:: Extracted entries

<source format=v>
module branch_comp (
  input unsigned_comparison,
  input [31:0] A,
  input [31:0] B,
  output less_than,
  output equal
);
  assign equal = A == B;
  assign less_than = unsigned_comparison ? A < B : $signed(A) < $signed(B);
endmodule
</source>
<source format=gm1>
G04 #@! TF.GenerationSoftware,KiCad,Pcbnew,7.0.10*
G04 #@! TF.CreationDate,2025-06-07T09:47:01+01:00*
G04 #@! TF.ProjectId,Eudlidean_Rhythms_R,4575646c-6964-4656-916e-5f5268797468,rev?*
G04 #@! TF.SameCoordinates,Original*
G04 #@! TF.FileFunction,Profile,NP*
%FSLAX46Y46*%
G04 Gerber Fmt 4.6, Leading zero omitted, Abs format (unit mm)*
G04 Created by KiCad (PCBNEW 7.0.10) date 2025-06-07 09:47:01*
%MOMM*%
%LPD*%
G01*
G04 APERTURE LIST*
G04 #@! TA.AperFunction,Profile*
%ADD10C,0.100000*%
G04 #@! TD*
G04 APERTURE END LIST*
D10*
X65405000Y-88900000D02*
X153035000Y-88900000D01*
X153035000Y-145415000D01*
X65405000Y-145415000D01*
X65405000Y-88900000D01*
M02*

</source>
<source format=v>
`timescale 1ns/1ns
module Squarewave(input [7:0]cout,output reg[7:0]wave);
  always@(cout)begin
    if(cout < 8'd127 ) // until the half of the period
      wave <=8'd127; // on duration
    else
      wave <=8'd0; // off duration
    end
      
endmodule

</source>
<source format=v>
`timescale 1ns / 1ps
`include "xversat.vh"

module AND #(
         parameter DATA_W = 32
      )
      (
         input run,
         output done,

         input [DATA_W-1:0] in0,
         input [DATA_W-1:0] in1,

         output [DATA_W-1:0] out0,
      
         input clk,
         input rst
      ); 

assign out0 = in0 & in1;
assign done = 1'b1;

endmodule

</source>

::::
:: Extracted entries

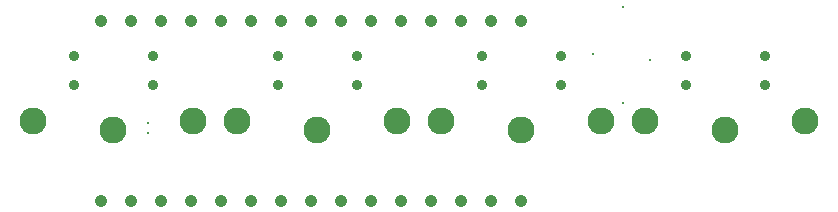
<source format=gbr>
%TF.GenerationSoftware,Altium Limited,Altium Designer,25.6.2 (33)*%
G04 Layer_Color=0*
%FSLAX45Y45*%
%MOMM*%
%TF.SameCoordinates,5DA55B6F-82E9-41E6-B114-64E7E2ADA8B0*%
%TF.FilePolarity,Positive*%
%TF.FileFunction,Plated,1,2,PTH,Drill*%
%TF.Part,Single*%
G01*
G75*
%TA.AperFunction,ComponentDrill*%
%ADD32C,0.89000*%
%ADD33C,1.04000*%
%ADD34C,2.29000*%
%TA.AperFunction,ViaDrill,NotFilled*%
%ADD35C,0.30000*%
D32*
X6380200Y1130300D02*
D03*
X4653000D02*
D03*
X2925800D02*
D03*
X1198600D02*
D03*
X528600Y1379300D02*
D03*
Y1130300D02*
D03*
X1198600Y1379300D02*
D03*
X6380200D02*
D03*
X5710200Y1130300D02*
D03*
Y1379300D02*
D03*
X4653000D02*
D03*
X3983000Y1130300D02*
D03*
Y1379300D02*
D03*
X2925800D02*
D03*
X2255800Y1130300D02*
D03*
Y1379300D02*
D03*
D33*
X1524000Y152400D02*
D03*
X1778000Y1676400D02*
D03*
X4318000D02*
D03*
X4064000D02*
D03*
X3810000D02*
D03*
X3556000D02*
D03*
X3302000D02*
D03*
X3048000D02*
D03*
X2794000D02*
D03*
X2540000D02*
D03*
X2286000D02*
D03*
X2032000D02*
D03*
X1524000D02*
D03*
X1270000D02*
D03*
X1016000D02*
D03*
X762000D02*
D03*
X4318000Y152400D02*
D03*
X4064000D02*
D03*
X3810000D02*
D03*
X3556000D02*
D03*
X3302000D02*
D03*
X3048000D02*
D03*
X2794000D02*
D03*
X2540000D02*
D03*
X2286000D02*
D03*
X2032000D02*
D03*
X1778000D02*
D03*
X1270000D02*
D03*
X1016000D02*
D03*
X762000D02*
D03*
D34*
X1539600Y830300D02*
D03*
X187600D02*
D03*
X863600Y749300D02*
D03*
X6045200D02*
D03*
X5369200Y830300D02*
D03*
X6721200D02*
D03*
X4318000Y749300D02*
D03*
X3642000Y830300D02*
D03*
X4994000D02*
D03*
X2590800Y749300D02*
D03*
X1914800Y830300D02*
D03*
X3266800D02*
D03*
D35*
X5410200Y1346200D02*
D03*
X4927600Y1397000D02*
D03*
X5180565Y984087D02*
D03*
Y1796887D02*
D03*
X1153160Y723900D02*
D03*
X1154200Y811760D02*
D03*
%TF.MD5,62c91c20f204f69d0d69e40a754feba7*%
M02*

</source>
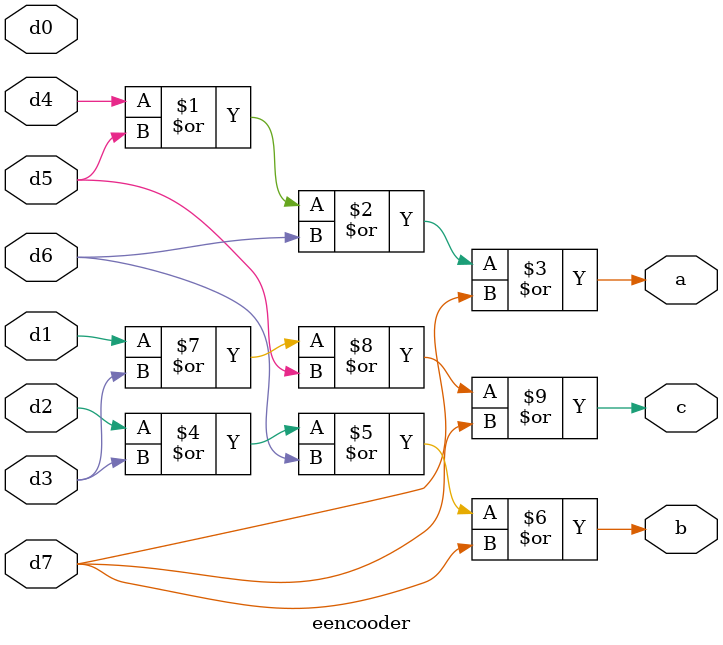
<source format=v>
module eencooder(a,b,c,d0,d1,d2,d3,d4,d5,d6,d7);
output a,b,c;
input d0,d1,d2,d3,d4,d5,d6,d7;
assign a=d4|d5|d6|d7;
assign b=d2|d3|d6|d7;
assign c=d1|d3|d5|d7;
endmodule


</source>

::::

▸ Task details: Go through the records and gather the lines that hold "wave".

▸ Expected answer:
module Squarewave(input [7:0]cout,output reg[7:0]wave);
      wave <=8'd127; // on duration
      wave <=8'd0; // off duration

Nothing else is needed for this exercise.